- [Problem description]:
Each line of the data is to be output verbatim, with the images removed.

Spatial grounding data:
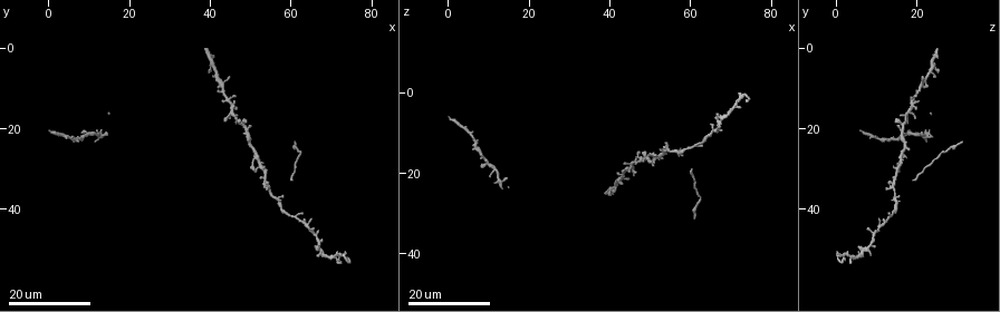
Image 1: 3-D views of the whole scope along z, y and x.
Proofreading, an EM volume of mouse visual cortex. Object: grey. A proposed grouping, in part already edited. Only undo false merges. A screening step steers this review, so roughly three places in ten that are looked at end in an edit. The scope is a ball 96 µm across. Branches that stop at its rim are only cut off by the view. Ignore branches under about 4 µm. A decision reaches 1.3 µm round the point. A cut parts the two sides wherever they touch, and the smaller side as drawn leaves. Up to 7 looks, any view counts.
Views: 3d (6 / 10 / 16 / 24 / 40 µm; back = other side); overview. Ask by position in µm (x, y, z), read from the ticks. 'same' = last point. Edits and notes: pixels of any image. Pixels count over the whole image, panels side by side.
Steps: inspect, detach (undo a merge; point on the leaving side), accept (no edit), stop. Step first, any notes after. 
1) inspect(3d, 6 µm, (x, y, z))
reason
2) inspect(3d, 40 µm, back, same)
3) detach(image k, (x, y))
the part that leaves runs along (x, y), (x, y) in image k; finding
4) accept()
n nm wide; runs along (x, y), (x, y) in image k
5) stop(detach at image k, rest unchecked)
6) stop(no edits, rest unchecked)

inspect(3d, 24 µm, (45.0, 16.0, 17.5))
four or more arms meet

- [Solution for this problem]:
Image 1: 3-D views of the whole scope along z, y and x.
Proofreading, an EM volume of mouse visual cortex. Object: grey. A proposed grouping, in part already edited. Only undo false merges. A screening step steers this review, so roughly three places in ten that are looked at end in an edit. The scope is a ball 96 µm across. Branches that stop at its rim are only cut off by the view. Ignore branches under about 4 µm. A decision reaches 1.3 µm round the point. A cut parts the two sides wherever they touch, and the smaller side as drawn leaves. Up to 7 looks, any view counts.
Views: 3d (6 / 10 / 16 / 24 / 40 µm; back = other side); overview. Ask by position in µm (x, y, z), read from the ticks. 'same' = last point. Edits and notes: pixels of any image. Pixels count over the whole image, panels side by side.
Steps: inspect, detach (undo a merge; point on the leaving side), accept (no edit), stop. Step first, any notes after. 
1) inspect(3d, 6 µm, (x, y, z))
reason
2) inspect(3d, 40 µm, back, same)
3) detach(image k, (x, y))
the part that leaves runs along (x, y), (x, y) in image k; finding
4) accept()
n nm wide; runs along (x, y), (x, y) in image k
5) stop(detach at image k, rest unchecked)
6) stop(no edits, rest unchecked)

inspect(3d, 24 µm, (45.0, 16.0, 17.5))
four or more arms meet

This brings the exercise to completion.